• _Exercise inputs_:
__________________________________________________

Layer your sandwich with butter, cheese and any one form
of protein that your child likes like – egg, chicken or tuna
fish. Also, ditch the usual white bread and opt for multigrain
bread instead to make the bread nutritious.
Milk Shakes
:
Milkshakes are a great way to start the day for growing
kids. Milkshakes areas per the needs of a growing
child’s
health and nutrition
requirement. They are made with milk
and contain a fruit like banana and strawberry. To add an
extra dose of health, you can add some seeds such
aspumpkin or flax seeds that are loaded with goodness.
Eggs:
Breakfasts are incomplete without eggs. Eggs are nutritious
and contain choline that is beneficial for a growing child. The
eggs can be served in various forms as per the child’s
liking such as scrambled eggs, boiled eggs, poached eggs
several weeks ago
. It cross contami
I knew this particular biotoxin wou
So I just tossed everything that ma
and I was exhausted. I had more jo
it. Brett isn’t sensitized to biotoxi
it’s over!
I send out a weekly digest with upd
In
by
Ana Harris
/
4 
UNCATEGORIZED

__________________________________________________

• _Your assignment_:
All lines from the one containing "I send out a weekly digest with upd" to the end of the records, both ends included, should be printed exactly and on their own.

• _Your solution_:
I send out a weekly digest with upd
In
by
Ana Harris
/
4 
UNCATEGORIZED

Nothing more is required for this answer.